Girls on a Train
Jul. 10th, 2018 12:04 am![[personal profile]](https://www.dreamwidth.org/img/silk/identity/user.png)
I've been contemplating the meme from Twitter a while back. It's a picture of a drag queen and a woman in a burqa sitting in a subway car in NYC, apparently amiably ignoring one another, and captioned, "This is the future the liberals want." Which then caused liberals to drag the conservatives in various creative and funny ways. But I keep on circling back to two things. The first is that someone pointed out that this isn't "the future" that liberals want, this is the present, that we built. And the second is, what does it mean to share a country with people who are so horrified by something that they can see with their own eyes that they must assign it to some theoretical hell-scape future apocalypse? And what does it mean that their idea of a nearly inconceivable hell is my aspiration for our nation?

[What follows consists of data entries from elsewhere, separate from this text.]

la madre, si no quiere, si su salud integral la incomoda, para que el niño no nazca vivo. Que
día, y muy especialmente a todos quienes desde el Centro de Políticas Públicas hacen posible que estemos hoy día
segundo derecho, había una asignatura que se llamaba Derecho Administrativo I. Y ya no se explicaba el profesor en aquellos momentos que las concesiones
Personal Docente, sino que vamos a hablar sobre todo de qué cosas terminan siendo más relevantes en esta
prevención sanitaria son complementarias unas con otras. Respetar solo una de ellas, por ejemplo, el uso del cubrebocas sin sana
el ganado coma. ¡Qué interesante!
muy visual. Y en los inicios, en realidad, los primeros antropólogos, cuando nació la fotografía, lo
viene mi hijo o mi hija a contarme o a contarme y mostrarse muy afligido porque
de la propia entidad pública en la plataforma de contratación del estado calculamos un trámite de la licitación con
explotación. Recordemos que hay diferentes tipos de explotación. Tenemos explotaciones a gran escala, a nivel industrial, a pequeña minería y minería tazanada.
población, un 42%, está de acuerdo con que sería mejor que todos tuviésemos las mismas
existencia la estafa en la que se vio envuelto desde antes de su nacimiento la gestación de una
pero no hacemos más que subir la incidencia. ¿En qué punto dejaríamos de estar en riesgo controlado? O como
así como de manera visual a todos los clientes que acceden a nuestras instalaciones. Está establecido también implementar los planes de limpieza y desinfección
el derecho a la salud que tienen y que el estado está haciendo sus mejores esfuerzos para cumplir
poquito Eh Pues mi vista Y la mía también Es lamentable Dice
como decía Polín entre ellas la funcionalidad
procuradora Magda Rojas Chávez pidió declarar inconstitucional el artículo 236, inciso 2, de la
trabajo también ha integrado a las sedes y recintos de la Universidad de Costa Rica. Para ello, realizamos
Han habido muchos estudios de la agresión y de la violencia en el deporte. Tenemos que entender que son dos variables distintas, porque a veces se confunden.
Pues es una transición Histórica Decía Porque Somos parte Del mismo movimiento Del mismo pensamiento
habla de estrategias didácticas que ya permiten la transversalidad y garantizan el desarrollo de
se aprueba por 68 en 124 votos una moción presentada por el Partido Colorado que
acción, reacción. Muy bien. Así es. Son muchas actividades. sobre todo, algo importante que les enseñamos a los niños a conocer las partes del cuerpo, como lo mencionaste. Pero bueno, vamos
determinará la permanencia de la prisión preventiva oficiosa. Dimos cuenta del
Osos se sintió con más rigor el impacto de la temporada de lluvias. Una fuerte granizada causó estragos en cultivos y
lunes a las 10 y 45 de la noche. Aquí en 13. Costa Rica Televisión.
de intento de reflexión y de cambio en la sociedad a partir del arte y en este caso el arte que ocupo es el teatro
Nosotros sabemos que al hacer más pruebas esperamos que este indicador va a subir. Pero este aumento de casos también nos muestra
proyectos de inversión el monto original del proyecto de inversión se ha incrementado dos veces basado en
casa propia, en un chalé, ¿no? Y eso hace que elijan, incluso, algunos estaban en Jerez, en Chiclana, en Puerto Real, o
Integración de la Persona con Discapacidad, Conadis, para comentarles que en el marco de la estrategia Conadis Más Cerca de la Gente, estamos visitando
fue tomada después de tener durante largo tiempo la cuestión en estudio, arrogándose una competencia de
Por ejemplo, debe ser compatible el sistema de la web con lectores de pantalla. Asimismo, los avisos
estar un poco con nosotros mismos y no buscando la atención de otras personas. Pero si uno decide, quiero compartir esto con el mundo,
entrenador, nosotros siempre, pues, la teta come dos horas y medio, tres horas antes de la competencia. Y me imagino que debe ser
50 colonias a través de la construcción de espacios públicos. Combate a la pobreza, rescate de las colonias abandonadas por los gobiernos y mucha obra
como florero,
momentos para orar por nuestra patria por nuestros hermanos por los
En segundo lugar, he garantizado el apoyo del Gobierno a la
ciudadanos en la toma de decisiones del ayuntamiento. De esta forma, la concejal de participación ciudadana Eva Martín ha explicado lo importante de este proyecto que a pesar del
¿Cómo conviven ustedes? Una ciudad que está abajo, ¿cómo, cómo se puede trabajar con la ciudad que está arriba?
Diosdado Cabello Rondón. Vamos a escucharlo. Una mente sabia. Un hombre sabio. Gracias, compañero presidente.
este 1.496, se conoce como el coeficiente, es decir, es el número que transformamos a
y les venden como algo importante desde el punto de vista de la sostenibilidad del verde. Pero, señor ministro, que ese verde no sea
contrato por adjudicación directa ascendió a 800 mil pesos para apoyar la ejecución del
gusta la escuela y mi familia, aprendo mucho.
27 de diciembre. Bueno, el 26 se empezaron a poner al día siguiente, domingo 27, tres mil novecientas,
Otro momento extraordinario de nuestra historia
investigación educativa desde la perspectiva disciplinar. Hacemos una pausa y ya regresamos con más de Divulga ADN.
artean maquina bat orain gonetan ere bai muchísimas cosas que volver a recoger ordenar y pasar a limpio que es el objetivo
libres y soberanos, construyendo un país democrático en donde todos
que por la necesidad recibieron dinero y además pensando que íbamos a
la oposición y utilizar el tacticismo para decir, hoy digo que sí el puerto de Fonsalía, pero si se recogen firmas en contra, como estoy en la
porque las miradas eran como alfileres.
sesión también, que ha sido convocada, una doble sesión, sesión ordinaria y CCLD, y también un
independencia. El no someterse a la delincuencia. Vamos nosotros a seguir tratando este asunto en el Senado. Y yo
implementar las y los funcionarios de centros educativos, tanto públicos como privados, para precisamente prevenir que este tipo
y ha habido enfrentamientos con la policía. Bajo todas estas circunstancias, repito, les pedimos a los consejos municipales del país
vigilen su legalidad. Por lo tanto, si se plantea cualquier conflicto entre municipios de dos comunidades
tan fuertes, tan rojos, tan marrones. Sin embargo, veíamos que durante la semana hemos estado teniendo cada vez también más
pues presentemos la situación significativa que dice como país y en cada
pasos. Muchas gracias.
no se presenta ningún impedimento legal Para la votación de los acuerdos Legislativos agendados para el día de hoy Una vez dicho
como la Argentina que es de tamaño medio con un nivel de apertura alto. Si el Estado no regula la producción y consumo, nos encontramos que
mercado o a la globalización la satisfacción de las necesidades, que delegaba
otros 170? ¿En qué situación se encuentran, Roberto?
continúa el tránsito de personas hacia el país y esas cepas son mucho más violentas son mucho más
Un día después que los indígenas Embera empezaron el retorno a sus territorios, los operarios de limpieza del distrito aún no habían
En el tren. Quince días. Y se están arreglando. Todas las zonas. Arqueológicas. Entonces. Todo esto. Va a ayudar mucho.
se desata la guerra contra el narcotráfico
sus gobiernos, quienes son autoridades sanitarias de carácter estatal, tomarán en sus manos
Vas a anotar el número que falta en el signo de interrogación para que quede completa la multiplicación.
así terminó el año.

The vision must, I think, be relegated to a fictional hell-scape of the future, because to admit that it is happening, right now, disproves their point. They cannot envision a world where two such disjoint views of life co-exist without violence and destruction. They cannot see how two such things can co-exist at all. In a very real way, that image is an existential threat, it challenges their entire understanding of how people and societies work, and it cannot be allowed to stand, not just because they hate Muslims and queers, but because the possibility of those things not resulting in destruction is a complete repudiation of how they understand the world at a very fundamental level.
And I think about my Evangelical family, who claim to love me, but hate everything that is important about me. Who, when challenged, would claim to love the sinner but hate the sin. Which does not, and cannot work, when what they hate are my important relationships,, my chosen family, my philosophy, my politics, and pretty much every other thing about me which I chose or aspire to. When you strip away all the "sin" there's nothing really left, One could argue that I am, at core, my sins. So what can it possibly mean to love me, but hate my sins?
What does it mean to share a society with people who find the mere fact of other people tootling along in their own way, managing life on terms that are happy and meaningful, to be an existential threat to you? If they were just content to consign the lot of us to hell, and tootle along themselves, that would be one thing. But our existence is perceived as a threat to theirs.
I do not pretend to have any answers. I haven't found any for my blood family, and so I can't imagine trying to heal the nation. But I think it's important to understand that our actual existence is what they have a problem with.
(I want to acknowledge that my problems are not nearly as life-threatening or acute as that which people of color and other marginalized communities face. But I don't really know how to talk about that well, so I want to say I know it's there, and it's much worse. Some of it though, may be part of the same problem. The simple act of being black in this country appears to create an existential threat for white people. However, there are a lot of nuances there I don't get.)